Catalyst California: Live from World Water Week in Stockholm and the One Water Leadership Summit in San Francisco

Sao Paulo. Thailand. North Korea. India. Pakistan. California is not alone in needing superhero-powers to define its response to water crises. What lessons can California teach other water-challenged regions? What can California learn from them? How can the best science lead to adaptations on the ground? What are the roles of the world’s businesses and corporations, which have the market power to leverage changes in how water is used to grow crops, produce computer chips, and generate electricity?

Circle of Blue convened a panel of experts on August 25, 2015 for a special interactive, virtual town hall live from World Water Week in Stockholm and the One Water Leadership Summit in San Francisco. Listen to the discussion below.

Introduction of Guests
J. Carl Ganter

California Report Card: Assessing the State’s Response
Peter Gleick Director, The Pacific Institute
Host: Craig Miller – Science editor, KQED

Climate in the Boardroom: How Should Businesses Respond?
Lindsay Bass Manager, Corporate Water Stewardship, World Wildlife Fund
Mats Eriksson Director, Climate Change and Water for Stockholm International Water Institute
Host: Kevin Klowden – Milken Institute’s California Center

Building a Better System: The Role of Technological Solutions
Larry Schimmoller Global Technology Leader for water reuse, CH2M HILL
Host: Dave Peters – Minnesota Public Radio

Questions & Answers
Closing Statements

Effective Responses To Global Water Crisis Are Largely Local

With exceptions like California and Australia, regions and cities shape resilient adaptations for water security.

by Miranda Cawley, Circle of Blue

STOCKHOLM-– In developing effective responses to severe drought, national governments from around the world look to local programs as sources of innovation, according to a group of global water experts convened by Circle of Blue at an online Catalyst town hall event during World Water Week here.

quoteCalifornia’s drought response, in particular, is serving as a lesson in successes and shortcomings for the rest of the world, said the authorities who participated at the Catalyst virtual town hall hosted Tuesday by Circle of Blue and Maestro Conference in Sweden’s capital city.

“To make innovation happen on the ground we need to have locals on the ground – the mayors of the world – take responsibility,” said Torgny Holmgren, executive director of the Stockholm International Water Institute (SIWI), which produces the annual World Water Week conference. “The combination of businesses, local municipalities, governmental bodies, and civil society will be key.”

Experts from the private and public sector, as well as nongovernmental organizations and research groups, joined the third in a series of Catalyst events this month, the latest one coming live from Stockholm and from the One Water Leadership Summit in San Francisco.

California's canal system moves water hundreds of miles from the Sierra Nevada foothills to Los Angeles and San Diego.

*RECORD EXCERPTS:*

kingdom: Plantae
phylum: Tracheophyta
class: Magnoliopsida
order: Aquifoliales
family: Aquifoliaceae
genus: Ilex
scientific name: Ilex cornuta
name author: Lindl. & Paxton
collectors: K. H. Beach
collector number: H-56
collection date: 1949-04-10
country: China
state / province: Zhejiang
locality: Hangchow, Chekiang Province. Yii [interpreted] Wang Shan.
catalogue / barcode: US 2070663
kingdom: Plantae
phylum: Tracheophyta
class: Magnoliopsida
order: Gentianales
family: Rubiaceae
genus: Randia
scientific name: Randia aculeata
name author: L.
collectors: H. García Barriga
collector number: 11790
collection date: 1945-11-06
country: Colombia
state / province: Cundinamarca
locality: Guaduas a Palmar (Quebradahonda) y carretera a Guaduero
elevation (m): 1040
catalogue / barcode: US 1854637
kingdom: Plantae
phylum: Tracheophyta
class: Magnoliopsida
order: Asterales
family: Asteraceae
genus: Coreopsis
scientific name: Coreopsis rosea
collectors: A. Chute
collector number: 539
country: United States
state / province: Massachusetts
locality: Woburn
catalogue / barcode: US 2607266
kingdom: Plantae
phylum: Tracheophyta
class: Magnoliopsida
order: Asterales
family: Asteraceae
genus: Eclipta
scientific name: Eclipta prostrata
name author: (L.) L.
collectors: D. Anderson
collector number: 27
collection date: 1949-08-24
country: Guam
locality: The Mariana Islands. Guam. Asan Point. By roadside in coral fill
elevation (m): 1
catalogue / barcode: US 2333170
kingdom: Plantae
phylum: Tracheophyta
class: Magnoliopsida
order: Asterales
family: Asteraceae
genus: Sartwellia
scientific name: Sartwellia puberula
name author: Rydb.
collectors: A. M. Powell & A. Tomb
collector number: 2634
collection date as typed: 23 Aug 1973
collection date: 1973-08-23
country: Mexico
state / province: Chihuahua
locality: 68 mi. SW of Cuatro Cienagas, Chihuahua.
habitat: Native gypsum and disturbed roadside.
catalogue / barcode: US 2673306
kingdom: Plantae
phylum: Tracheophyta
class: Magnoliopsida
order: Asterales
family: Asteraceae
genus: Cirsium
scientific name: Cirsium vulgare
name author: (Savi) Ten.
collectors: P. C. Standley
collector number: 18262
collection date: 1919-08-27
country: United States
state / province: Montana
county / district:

*THE TASK:* Please copy the Catalyst California page from "Effective Responses To Global" through "Water Week here.", substituting "water shortage" for "drought".

*TASK ANSWER:*
Effective Responses To Global Water Crisis Are Largely Local

With exceptions like California and Australia, regions and cities shape resilient adaptations for water security.

by Miranda Cawley, Circle of Blue

STOCKHOLM-– In developing effective responses to severe water shortage, national governments from around the world look to local programs as sources of innovation, according to a group of global water experts convened by Circle of Blue at an online Catalyst town hall event during World Water Week here.